||||||| ブドウハモグリダニ防除剤「クムラス®︎」 |||||||
®︎:BASF社の登録商標
ブドウハモグリダニは、これまでもアグリ通信.ACERA(農薬通信)で掲載してきた通り、巨峰系4倍体品種に甚大なる影響を及ぼす「ブドウえそ果病」を媒介する害虫として認識されているかと思います。
「ブドウえそ果病」はウイルス病の一種で、新梢は節間が短く萎縮し、葉はモザイク症状を示します。
果実では幼果期に果面にぼんやりとした黒色斑点を生じ、内部は壊死が確認されます。
罹病樹は生育不良を起こすため、熟期を迎えなかったり、果粒の軟化が起きてしまったりと収量への影響が大きいため、感染させないことが重要となります。

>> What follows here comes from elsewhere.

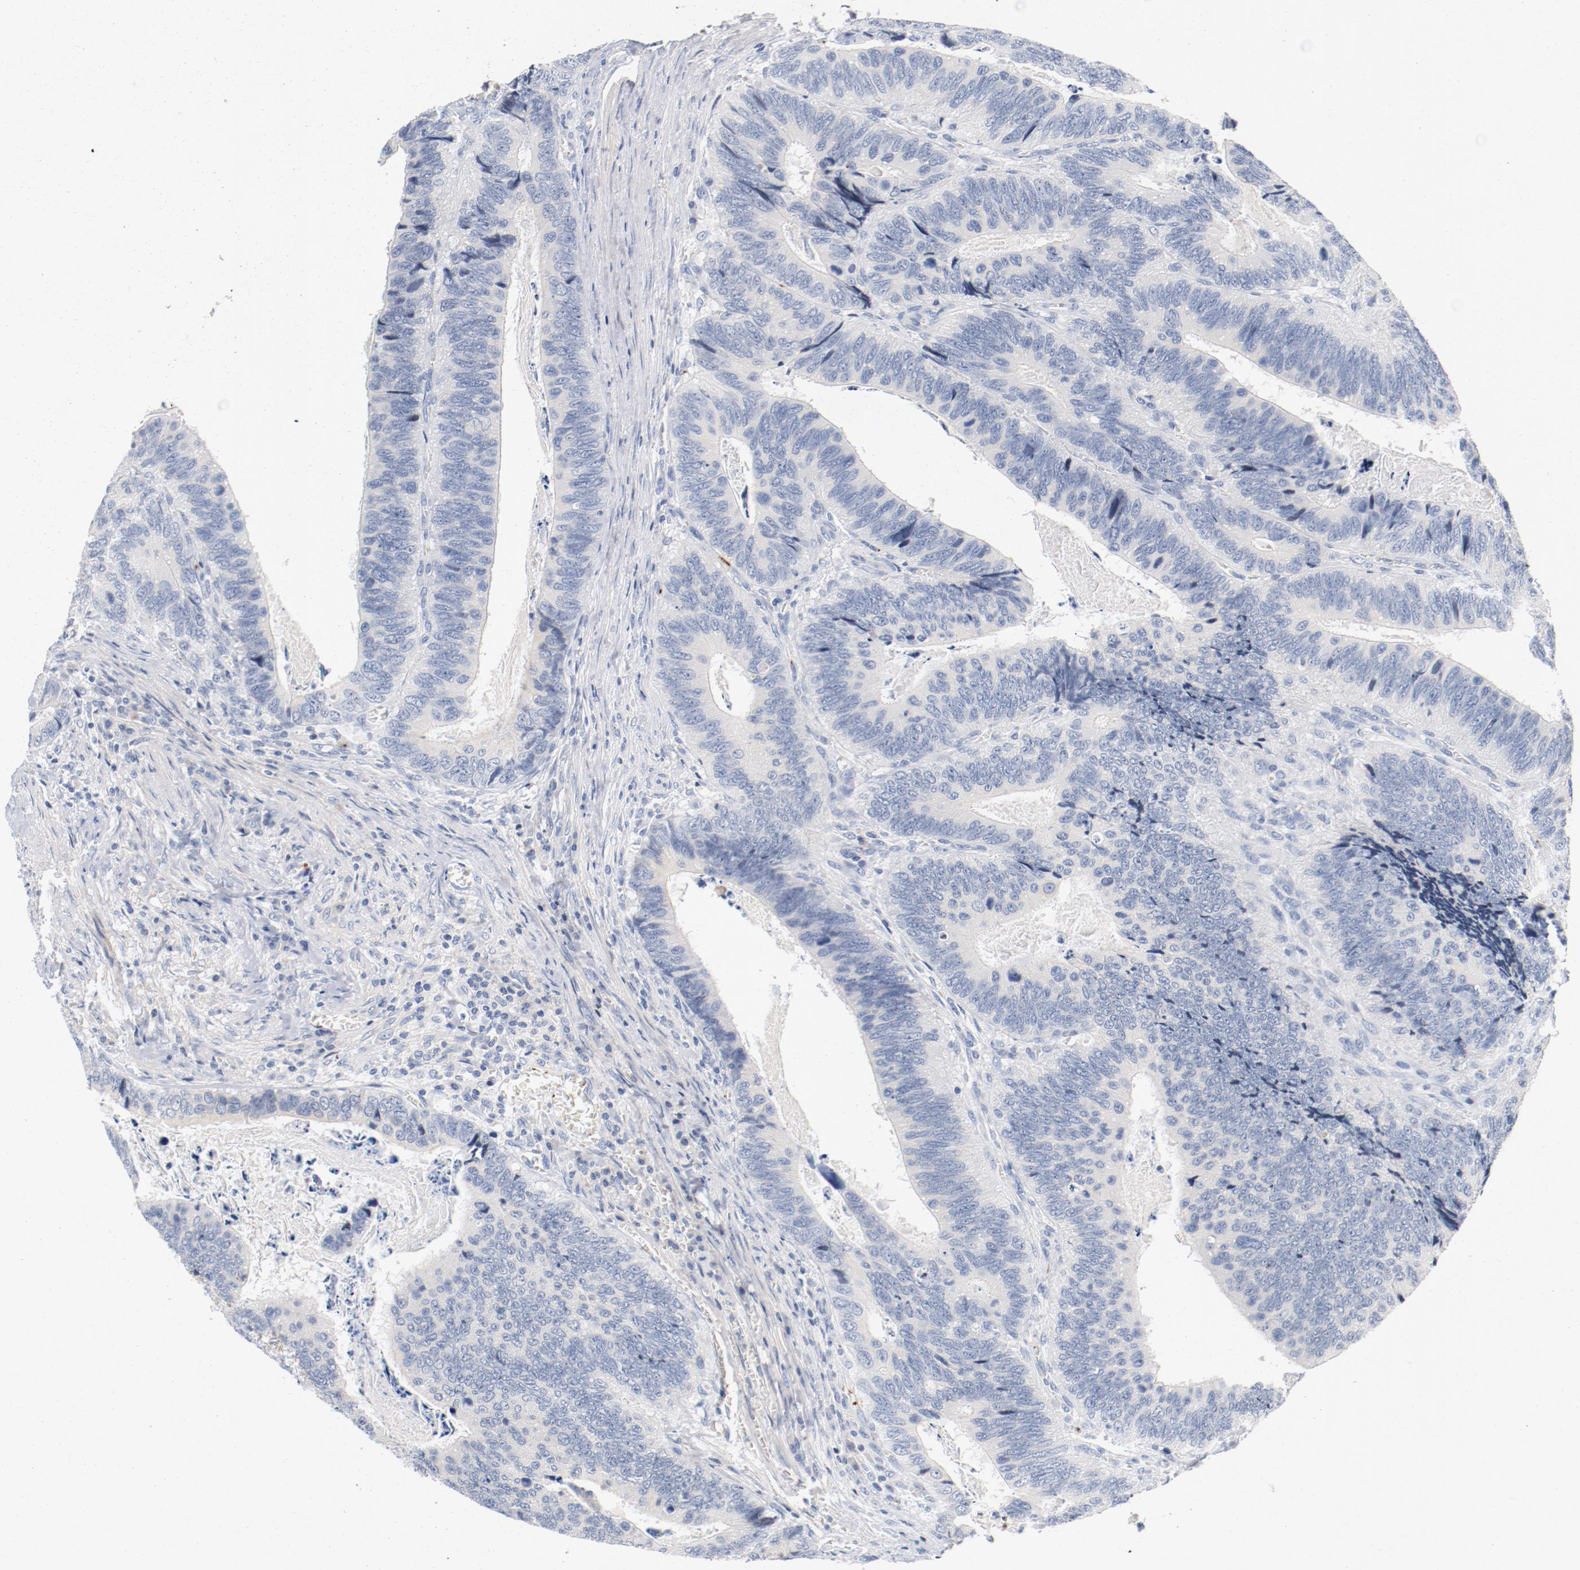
{"staining": {"intensity": "weak", "quantity": "<25%", "location": "cytoplasmic/membranous"}, "tissue": "colorectal cancer", "cell_type": "Tumor cells", "image_type": "cancer", "snomed": [{"axis": "morphology", "description": "Adenocarcinoma, NOS"}, {"axis": "topography", "description": "Colon"}], "caption": "A high-resolution histopathology image shows immunohistochemistry staining of colorectal cancer, which shows no significant staining in tumor cells.", "gene": "PIM1", "patient": {"sex": "male", "age": 72}}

感染してしまうと除去することはできないので伐採せざるを得ない状況となってしまいます。
防除方法はブドウハモグリダニの防除が基本となります。
休眠期に越冬病害虫の適用がある石灰硫黄合剤を用いることが対策ですが、近年住宅隣接園が増え汚染、臭いの影響などで防除しにくい環境が増えつつあります。
数年前までは適用薬剤がなく対策は石灰硫黄合剤のみでしたが、以前ご紹介した通り「コテツフロアブル」の適用拡大、さらに今現在では「アプロードエースフロアブル」、「モベントフロアブル」にも適用があります。
今回ご紹介する殺虫殺菌剤「クムラス」は硫黄:79.2%を有効成分とした水和硫黄剤で、サンケイ化学株式会社から販売されています。
製品は2007年1月に農薬登録を取得し、うどんこ病、ダニ類防除剤などとして野菜類、果樹類で使用されていますが、2021年11月に作物名「ぶどう 」希釈倍数「300倍」適用病害虫名「ブドウハモグリダニ」使用時期「休眠期」の内容で適用拡大されました。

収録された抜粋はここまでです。